(Data records Opens)

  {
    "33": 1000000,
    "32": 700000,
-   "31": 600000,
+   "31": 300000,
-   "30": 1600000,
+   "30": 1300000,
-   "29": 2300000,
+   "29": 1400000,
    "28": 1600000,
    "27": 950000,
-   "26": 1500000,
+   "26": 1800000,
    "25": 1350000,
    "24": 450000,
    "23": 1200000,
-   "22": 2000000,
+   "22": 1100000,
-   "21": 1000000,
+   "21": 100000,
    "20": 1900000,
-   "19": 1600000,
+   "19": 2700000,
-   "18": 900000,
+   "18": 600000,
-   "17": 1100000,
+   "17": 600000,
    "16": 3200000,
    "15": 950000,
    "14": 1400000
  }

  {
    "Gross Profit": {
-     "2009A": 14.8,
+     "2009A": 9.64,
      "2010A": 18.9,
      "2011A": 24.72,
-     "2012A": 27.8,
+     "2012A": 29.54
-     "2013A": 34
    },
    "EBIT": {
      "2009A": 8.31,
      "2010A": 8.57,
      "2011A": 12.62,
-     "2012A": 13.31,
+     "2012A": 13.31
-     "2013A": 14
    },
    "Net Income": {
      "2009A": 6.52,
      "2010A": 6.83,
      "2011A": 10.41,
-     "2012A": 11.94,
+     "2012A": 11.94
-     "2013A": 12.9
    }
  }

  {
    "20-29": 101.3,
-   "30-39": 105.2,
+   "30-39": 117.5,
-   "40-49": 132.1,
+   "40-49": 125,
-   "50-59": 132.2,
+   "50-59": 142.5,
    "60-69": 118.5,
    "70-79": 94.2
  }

(Data records Closes)
(Data records Opens)

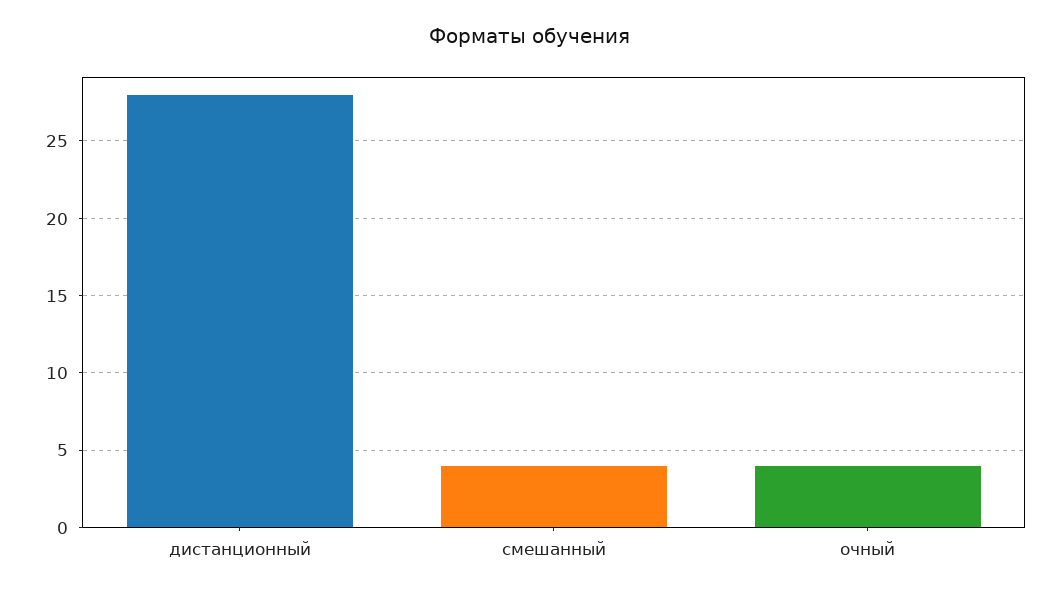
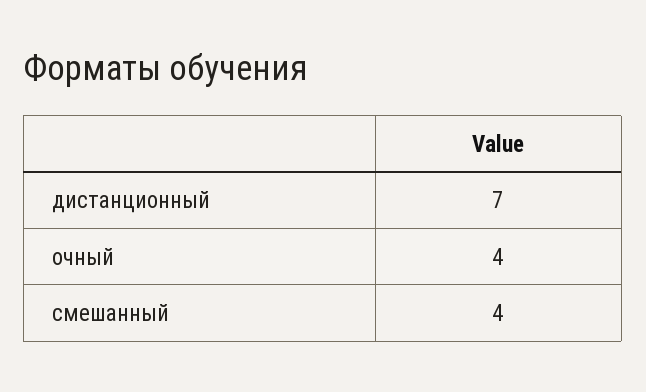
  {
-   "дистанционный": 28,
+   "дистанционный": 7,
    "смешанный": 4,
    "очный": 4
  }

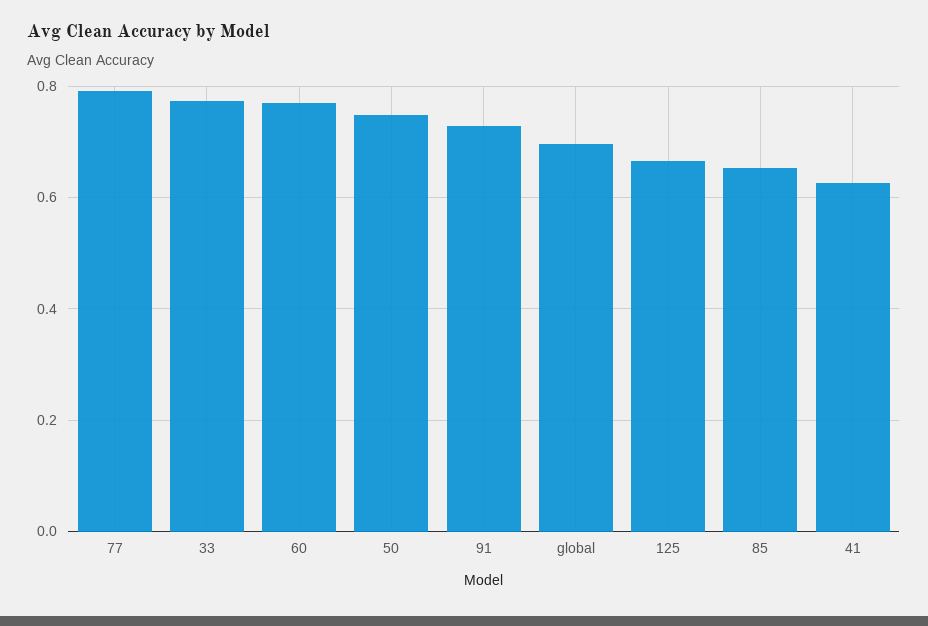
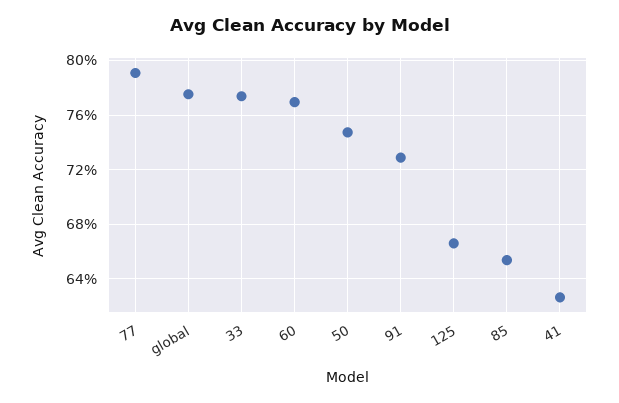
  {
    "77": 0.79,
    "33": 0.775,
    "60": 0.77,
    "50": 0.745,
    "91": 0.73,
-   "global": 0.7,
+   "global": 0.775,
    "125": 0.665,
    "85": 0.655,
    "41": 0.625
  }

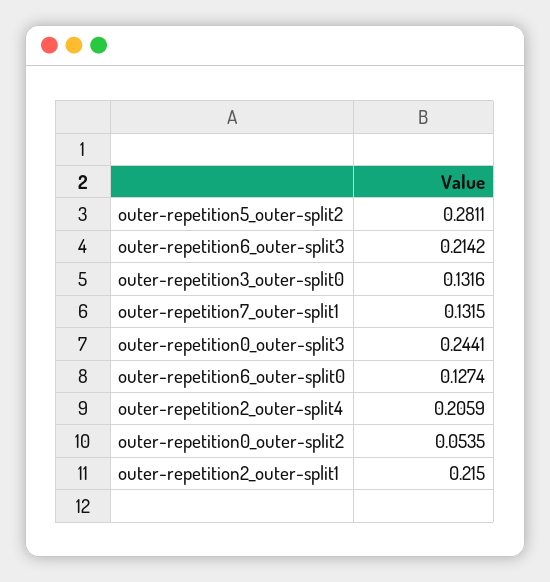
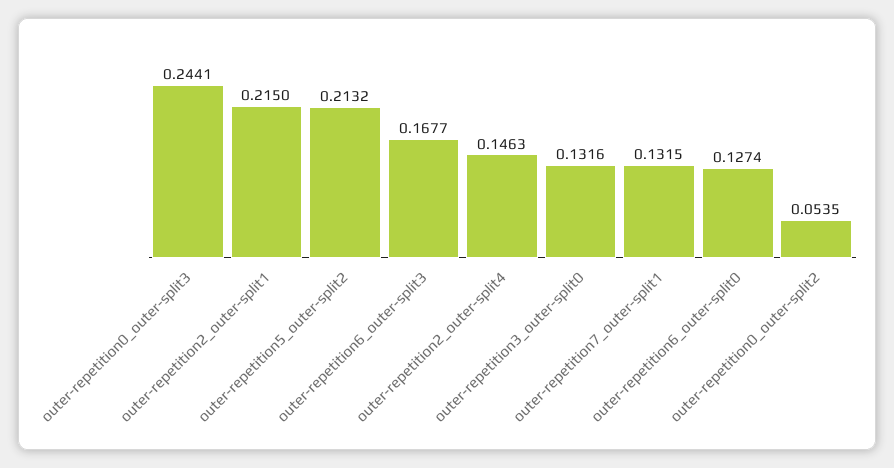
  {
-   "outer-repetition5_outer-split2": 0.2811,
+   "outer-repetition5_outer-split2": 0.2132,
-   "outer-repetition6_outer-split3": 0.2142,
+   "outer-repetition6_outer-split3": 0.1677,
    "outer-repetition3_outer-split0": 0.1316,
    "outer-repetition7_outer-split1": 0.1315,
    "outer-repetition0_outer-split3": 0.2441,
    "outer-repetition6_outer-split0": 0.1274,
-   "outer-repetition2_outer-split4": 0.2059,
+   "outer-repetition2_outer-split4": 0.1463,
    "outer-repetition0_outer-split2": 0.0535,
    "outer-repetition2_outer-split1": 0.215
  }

(Data records Closes)

*Work instruction*. Your answer should be all lines from the data that contain "outer".

*Reply to the exercise*.
-   "outer-repetition5_outer-split2": 0.2811,
+   "outer-repetition5_outer-split2": 0.2132,
-   "outer-repetition6_outer-split3": 0.2142,
+   "outer-repetition6_outer-split3": 0.1677,
    "outer-repetition3_outer-split0": 0.1316,
    "outer-repetition7_outer-split1": 0.1315,
    "outer-repetition0_outer-split3": 0.2441,
    "outer-repetition6_outer-split0": 0.1274,
-   "outer-repetition2_outer-split4": 0.2059,
+   "outer-repetition2_outer-split4": 0.1463,
    "outer-repetition0_outer-split2": 0.0535,
    "outer-repetition2_outer-split1": 0.215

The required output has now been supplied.